■ **Task**
Type the data below again exactly. Omit all pictures.

■ **Given information**
--- START ---
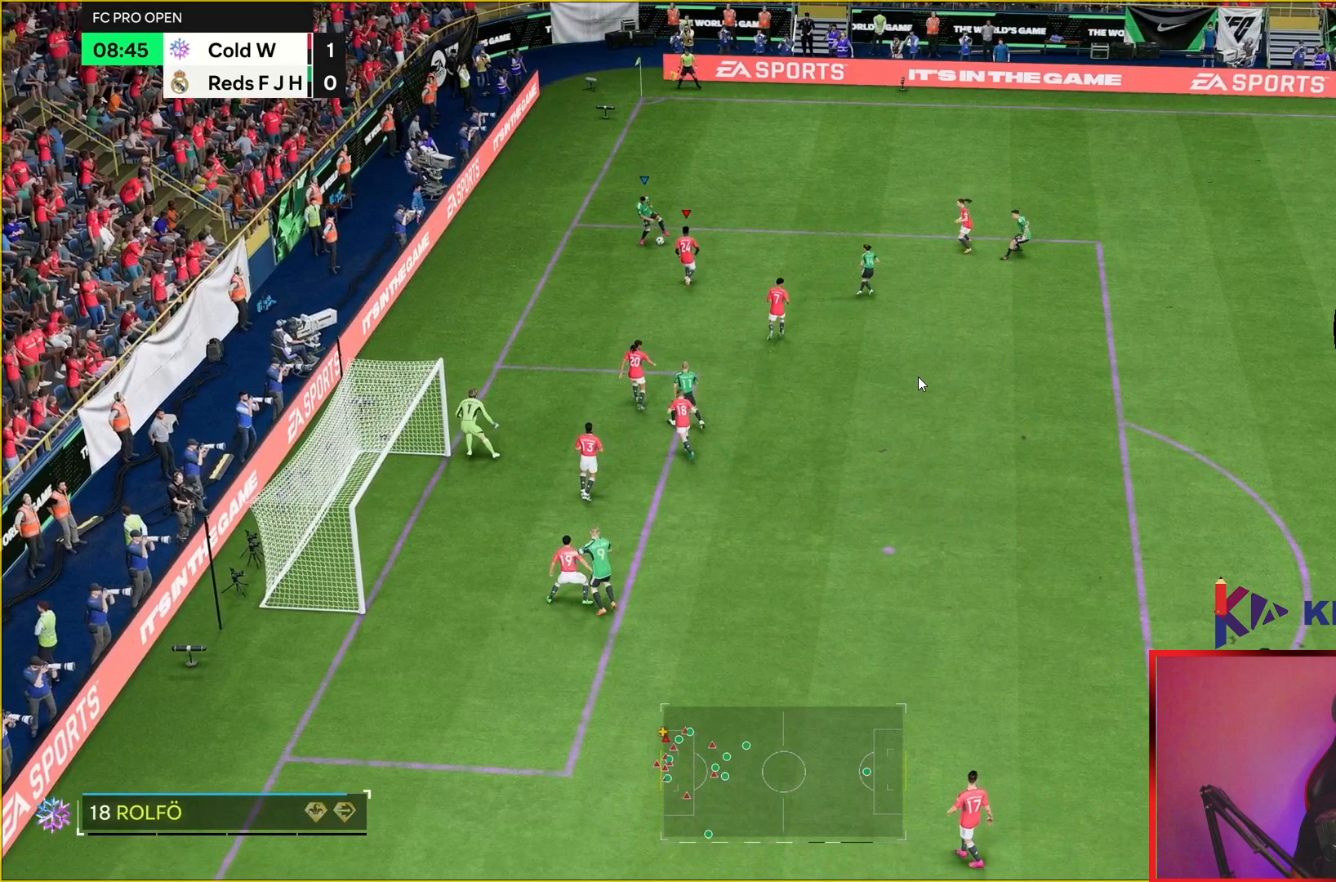
{"buttons": [], "left_stick": "up", "right_stick": "center", "events": []}
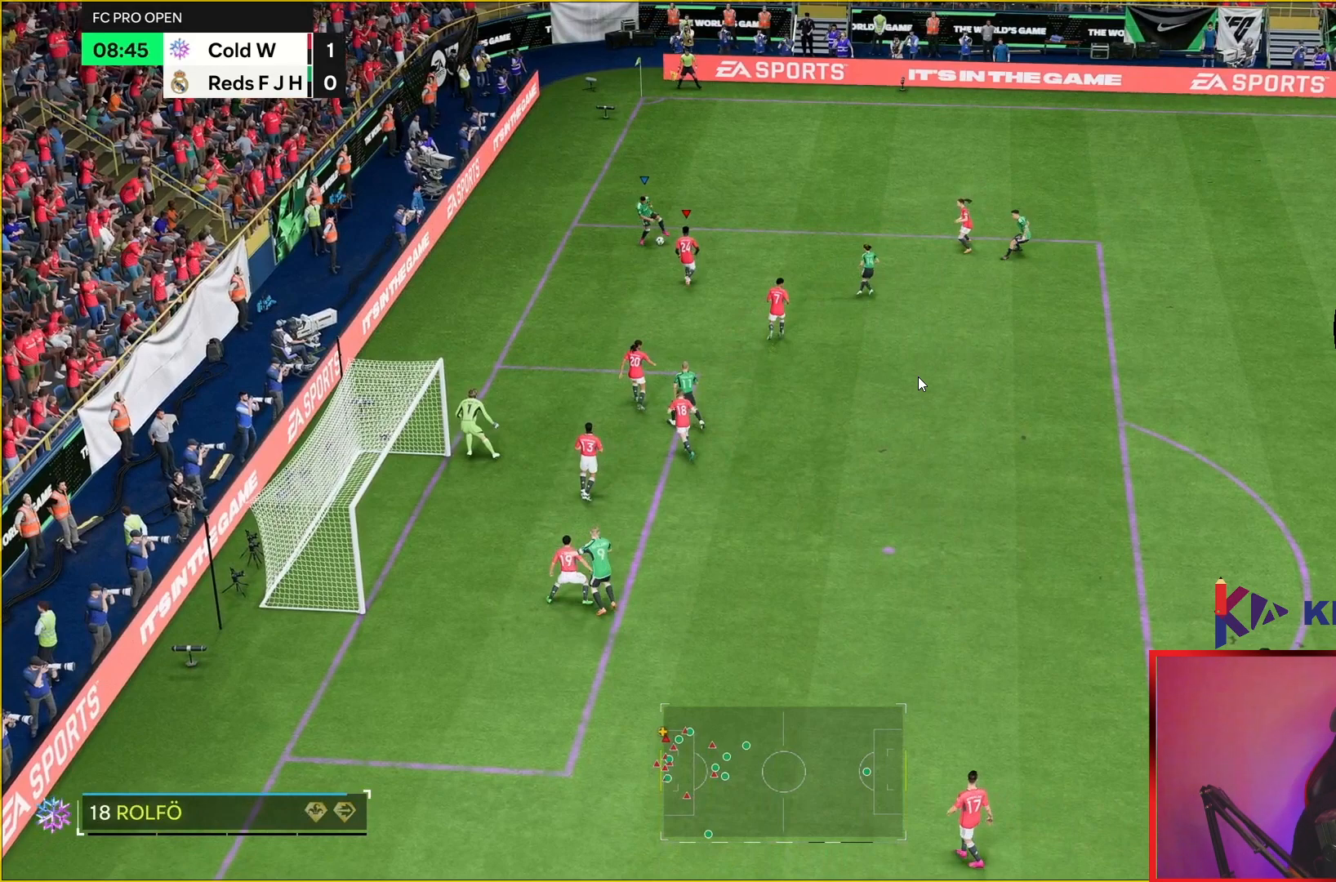
{"buttons": [], "left_stick": "up", "right_stick": "center", "events": []}
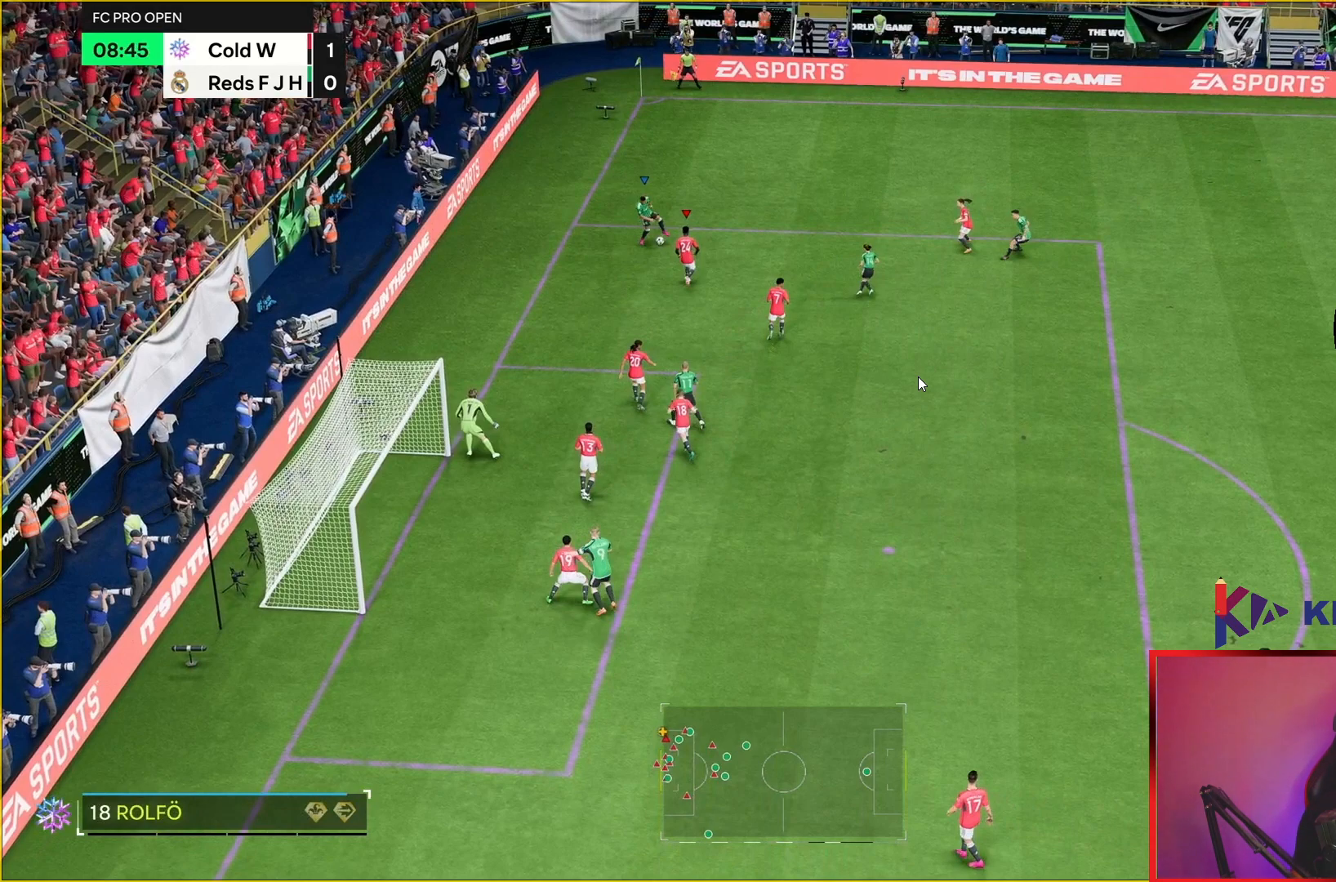
{"buttons": [], "left_stick": "up", "right_stick": "center", "events": []}
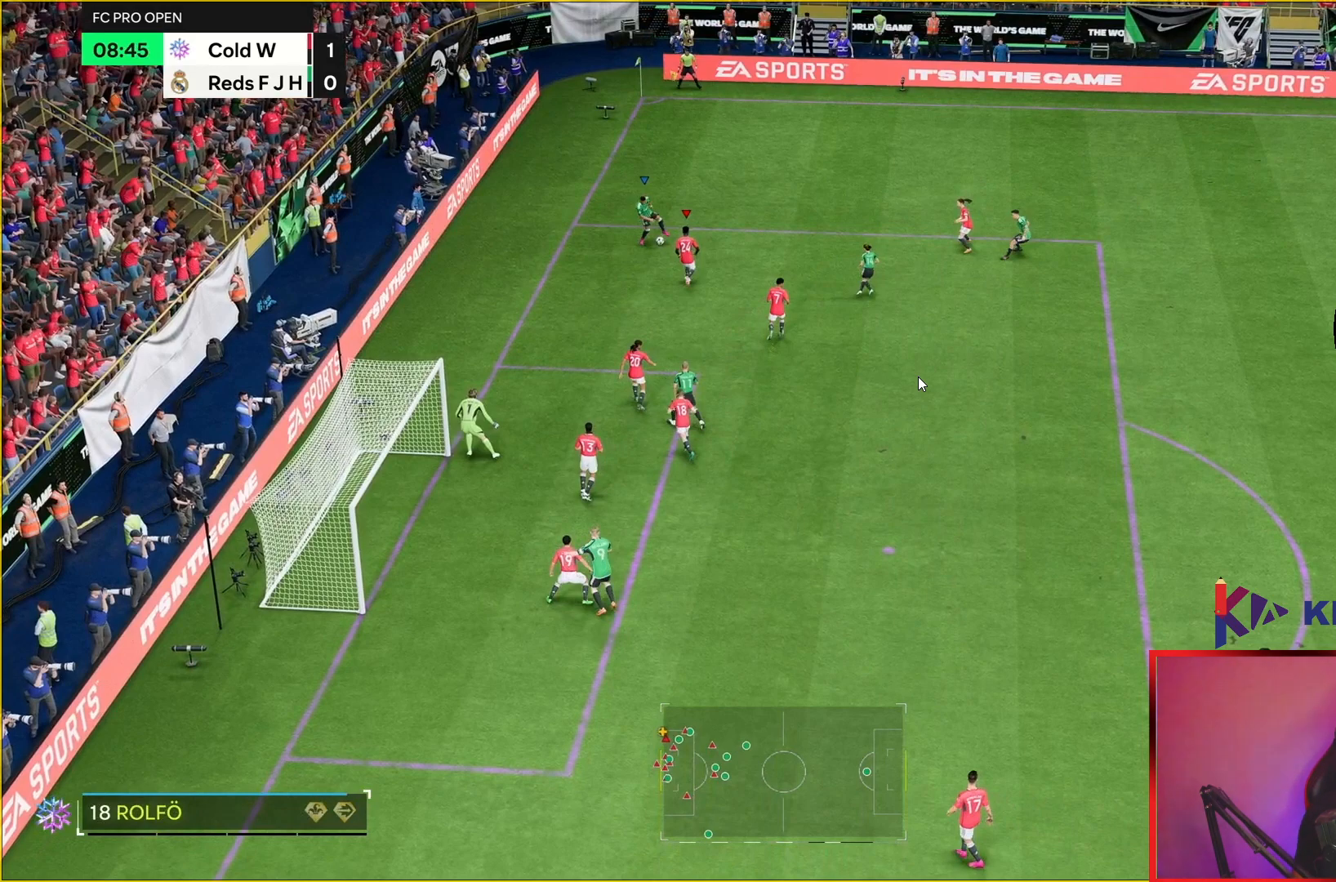
{"buttons": [], "left_stick": "up", "right_stick": "center", "events": []}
--- END ---
■ **Your solution**
{"buttons": [], "left_stick": "up", "right_stick": "center", "events": []}
{"buttons": [], "left_stick": "up", "right_stick": "center", "events": []}
{"buttons": [], "left_stick": "up", "right_stick": "center", "events": []}
{"buttons": [], "left_stick": "up", "right_stick": "center", "events": []}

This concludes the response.